### PROBLEM TO WORK ON
How many of the lines below hold "선언되도"? Only the number, please.

┌──

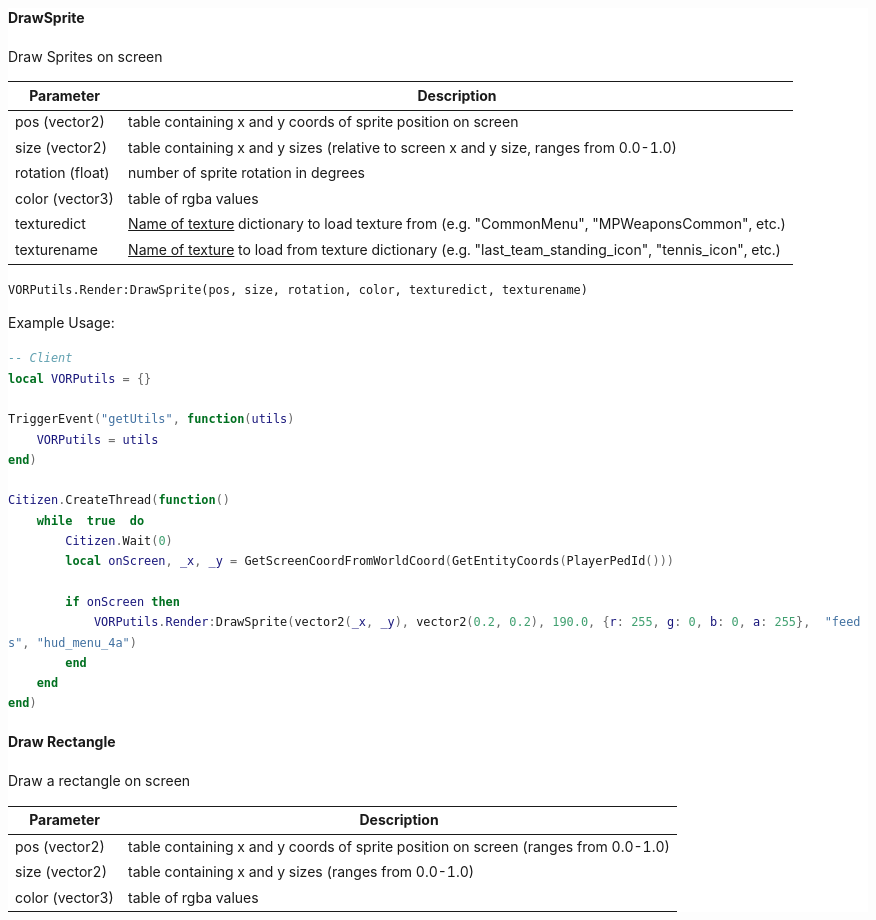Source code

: #### DrawSprite
<Badge type="warning" text="Client Side Only" /> 

Draw Sprites on screen

|Parameter| Description|
|--|--|
| pos (vector2) | table containing x and y coords of sprite position on screen |
| size (vector2) | table containing x and y sizes (relative to screen x and y size, ranges from 0.0-1.0) |
| rotation (float) | number of sprite rotation in degrees |
| color (vector3) | table of rgba values |
| texturedict | [Name of texture](https://github.com/femga/rdr3_discoveries/tree/master/useful_info_from_rpfs) dictionary to load texture from (e.g. "CommonMenu", "MPWeaponsCommon", etc.) |
| texturename | [Name of texture](https://github.com/femga/rdr3_discoveries/tree/master/useful_info_from_rpfs) to load from texture dictionary (e.g. "last_team_standing_icon", "tennis_icon", etc.)|

`VORPutils.Render:DrawSprite(pos, size, rotation, color, texturedict, texturename)`

Example Usage:
```lua
-- Client
local VORPutils = {}

TriggerEvent("getUtils", function(utils)
    VORPutils = utils
end)

Citizen.CreateThread(function()
    while  true  do
        Citizen.Wait(0)
        local onScreen, _x, _y = GetScreenCoordFromWorldCoord(GetEntityCoords(PlayerPedId()))

        if onScreen then
            VORPutils.Render:DrawSprite(vector2(_x, _y), vector2(0.2, 0.2), 190.0, {r: 255, g: 0, b: 0, a: 255},  "feeds", "hud_menu_4a")
        end
    end
end)

```

#### Draw Rectangle
<Badge type="warning" text="Client Side Only" /> 

Draw a rectangle on screen

|Parameter| Description|
|--|--|
| pos (vector2) | table containing x and y coords of sprite position on screen (ranges from 0.0-1.0) |
| size (vector2) | table containing x and y sizes (ranges from 0.0-1.0) |
| color (vector3) | table of rgba values |
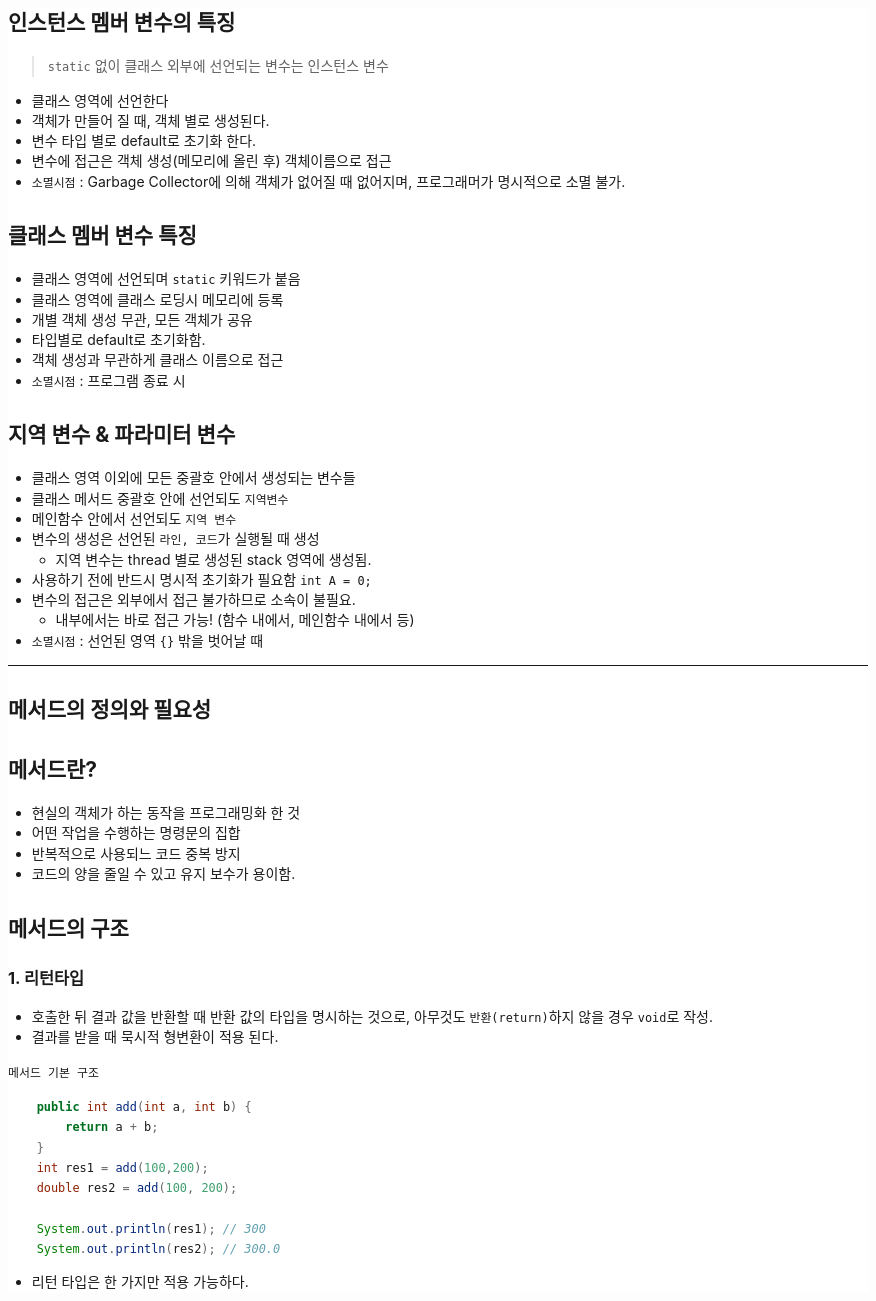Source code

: 



## 인스턴스 멤버 변수의 특징
> `static` 없이 클래스 외부에 선언되는 변수는 인스턴스 변수

- 클래스 영역에 선언한다
- 객체가 만들어 질 때, 객체 별로 생성된다.
- 변수 타입 별로 default로 초기화 한다.
- 변수에 접근은 객체 생성(메모리에 올린 후) 객체이름으로 접근
- `소멸시점` : Garbage Collector에 의해 객체가 없어질 때 없어지며, 프로그래머가 명시적으로 소멸 불가.


## 클래스 멤버 변수 특징
- 클래스 영역에 선언되며  `static` 키워드가 붙음
- 클래스 영역에 클래스 로딩시 메모리에 등록
- 개별 객체 생성 무관, 모든 객체가 공유
- 타입별로 default로 초기화함.
- 객체 생성과 무관하게 클래스 이름으로 접근
- `소멸시점` : 프로그램 종료 시

## 지역 변수 & 파라미터 변수
- 클래스 영역 이외에 모든 중괄호 안에서 생성되는 변수들
- 클래스 메서드 중괄호 안에 선언되도 `지역변수`
- 메인함수 안에서 선언되도 `지역 변수`
- 변수의 생성은 선언된 `라인, 코드`가 실행될 때 생성
    - 지역 변수는 thread 별로 생성된 stack 영역에 생성됨.
- 사용하기 전에 반드시 명시적 초기화가 필요함 `int A = 0;`
- 변수의 접근은 외부에서 접근 불가하므로 소속이 불필요.
    - 내부에서는 바로 접근 가능! (함수 내에서, 메인함수 내에서 등)
- `소멸시점` : 선언된 영역 `{}` 밖을 벗어날 때


------------------------

## 메서드의 정의와 필요성
## 메서드란?
- 현실의 객체가 하는 동작을 프로그래밍화 한 것
- 어떤 작업을 수행하는 명령문의 집합
- 반복적으로 사용되느 코드 중복 방지
- 코드의 양을 줄일 수 있고 유지 보수가 용이함.

## 메서드의 구조
### 1. 리턴타입
- 호출한 뒤 결과 값을 반환할 때 반환 값의 타입을 명시하는 것으로, 아무것도 `반환(return)`하지 않을 경우 `void`로 작성.
- 결과를 받을 때 묵시적 형변환이 적용 된다.

`메서드 기본 구조`
```java
	public int add(int a, int b) {
		return a + b;
	}
	int res1 = add(100,200);
	double res2 = add(100, 200);
	
	System.out.println(res1); // 300
	System.out.println(res2); // 300.0

```
- 리턴 타입은 한 가지만 적용 가능하다.
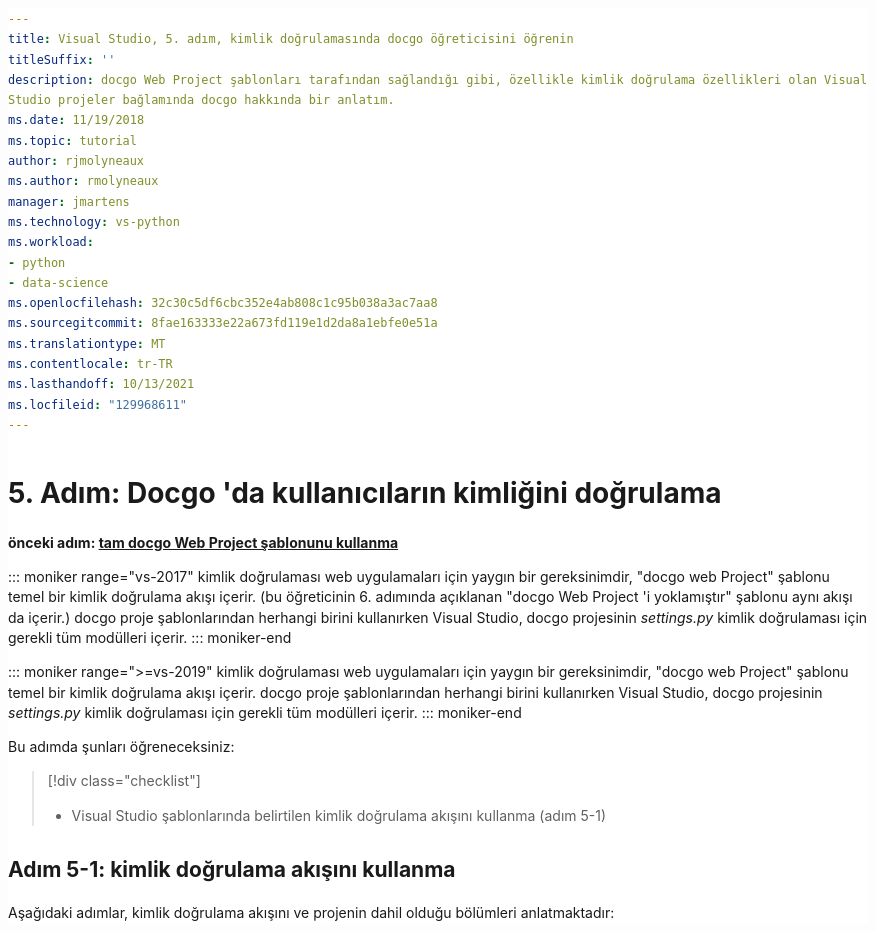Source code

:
 ```yaml
---
title: Visual Studio, 5. adım, kimlik doğrulamasında docgo öğreticisini öğrenin
titleSuffix: ''
description: docgo Web Project şablonları tarafından sağlandığı gibi, özellikle kimlik doğrulama özellikleri olan Visual Studio projeler bağlamında docgo hakkında bir anlatım.
ms.date: 11/19/2018
ms.topic: tutorial
author: rjmolyneaux
ms.author: rmolyneaux
manager: jmartens
ms.technology: vs-python
ms.workload:
- python
- data-science
ms.openlocfilehash: 32c30c5df6cbc352e4ab808c1c95b038a3ac7aa8
ms.sourcegitcommit: 8fae163333e22a673fd119e1d2da8a1ebfe0e51a
ms.translationtype: MT
ms.contentlocale: tr-TR
ms.lasthandoff: 10/13/2021
ms.locfileid: "129968611"
---
```

# <a name="step-5-authenticate-users-in-django"></a>5. Adım: Docgo 'da kullanıcıların kimliğini doğrulama

**önceki adım: [tam docgo Web Project şablonunu kullanma](learn-django-in-visual-studio-step-04-full-django-project-template.md)**

::: moniker range="vs-2017"
kimlik doğrulaması web uygulamaları için yaygın bir gereksinimdir, "docgo web Project" şablonu temel bir kimlik doğrulama akışı içerir. (bu öğreticinin 6. adımında açıklanan "docgo Web Project 'i yoklamıştır" şablonu aynı akışı da içerir.) docgo proje şablonlarından herhangi birini kullanırken Visual Studio, docgo projesinin *settings.py* kimlik doğrulaması için gerekli tüm modülleri içerir.
::: moniker-end

::: moniker range=">=vs-2019"
kimlik doğrulaması web uygulamaları için yaygın bir gereksinimdir, "docgo web Project" şablonu temel bir kimlik doğrulama akışı içerir. docgo proje şablonlarından herhangi birini kullanırken Visual Studio, docgo projesinin *settings.py* kimlik doğrulaması için gerekli tüm modülleri içerir.
::: moniker-end

Bu adımda şunları öğreneceksiniz:

> [!div class="checklist"]
> - Visual Studio şablonlarında belirtilen kimlik doğrulama akışını kullanma (adım 5-1)

## <a name="step-5-1-use-the-authentication-flow"></a>Adım 5-1: kimlik doğrulama akışını kullanma

Aşağıdaki adımlar, kimlik doğrulama akışını ve projenin dahil olduğu bölümleri anlatmaktadır:
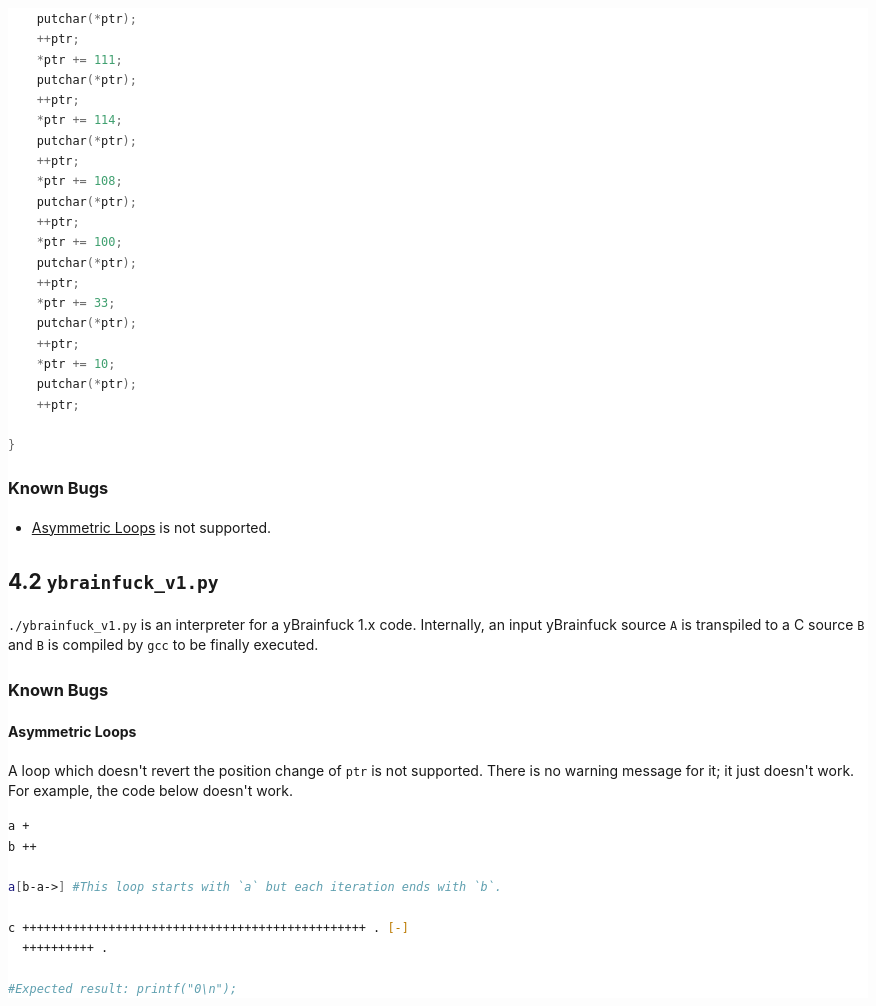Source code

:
 ```C
    putchar(*ptr);
    ++ptr;
    *ptr += 111;
    putchar(*ptr);
    ++ptr;
    *ptr += 114;
    putchar(*ptr);
    ++ptr;
    *ptr += 108;
    putchar(*ptr);
    ++ptr;
    *ptr += 100;
    putchar(*ptr);
    ++ptr;
    *ptr += 33;
    putchar(*ptr);
    ++ptr;
    *ptr += 10;
    putchar(*ptr);
    ++ptr;

}
```

### Known Bugs

- [Asymmetric Loops](#asymmetric_loops) is not supported.

## 4.2 `ybrainfuck_v1.py`

`./ybrainfuck_v1.py` is an interpreter for a yBrainfuck 1.x code. Internally, an input yBrainfuck source `A` is transpiled to a C source `B` and `B` is compiled by `gcc` to be finally executed.

### Known Bugs

<a id='asymmetric_loops'></a>
#### Asymmetric Loops

A loop which doesn't revert the position change of `ptr` is not supported. There is no warning message for it; it just doesn't work. For example, the code below doesn't work.
```bash
a +
b ++

a[b-a->] #This loop starts with `a` but each iteration ends with `b`.

c ++++++++++++++++++++++++++++++++++++++++++++++++ . [-]
  ++++++++++ .

#Expected result: printf("0\n");
```
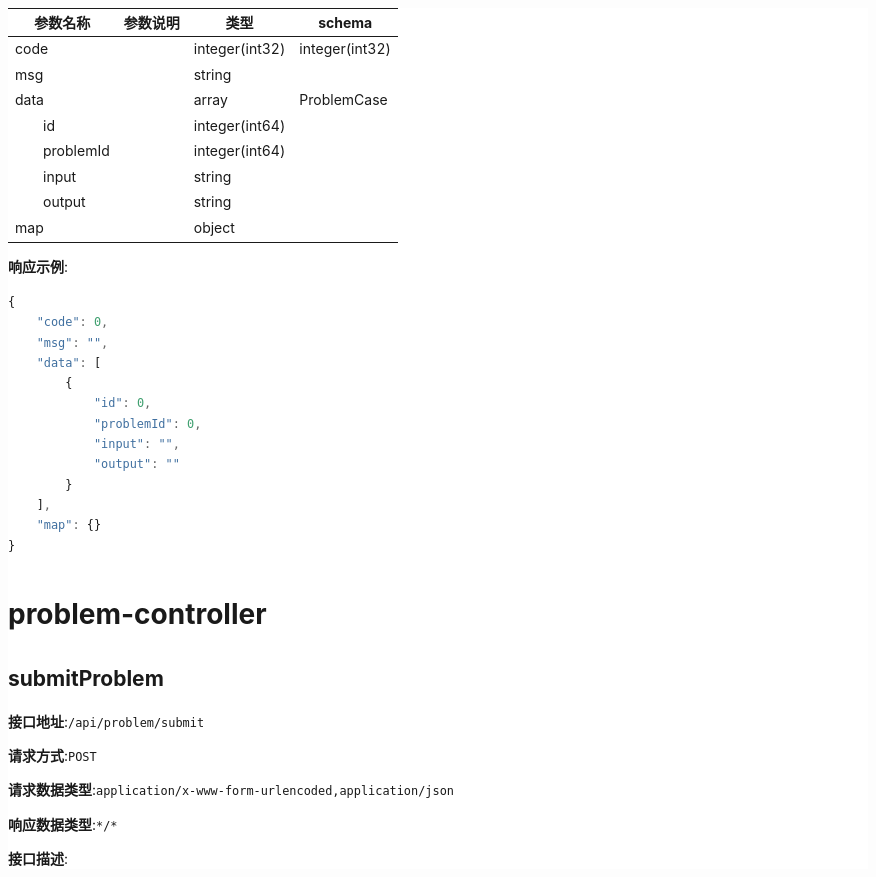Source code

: 
| 参数名称 | 参数说明 | 类型 | schema |
| -------- | -------- | ----- |----- | 
|code||integer(int32)|integer(int32)|
|msg||string||
|data||array|ProblemCase|
|&emsp;&emsp;id||integer(int64)||
|&emsp;&emsp;problemId||integer(int64)||
|&emsp;&emsp;input||string||
|&emsp;&emsp;output||string||
|map||object||


**响应示例**:
```javascript
{
	"code": 0,
	"msg": "",
	"data": [
		{
			"id": 0,
			"problemId": 0,
			"input": "",
			"output": ""
		}
	],
	"map": {}
}
```


# problem-controller


## submitProblem


**接口地址**:`/api/problem/submit`


**请求方式**:`POST`


**请求数据类型**:`application/x-www-form-urlencoded,application/json`


**响应数据类型**:`*/*`


**接口描述**:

└──

### COMPLETED EXERCISE
2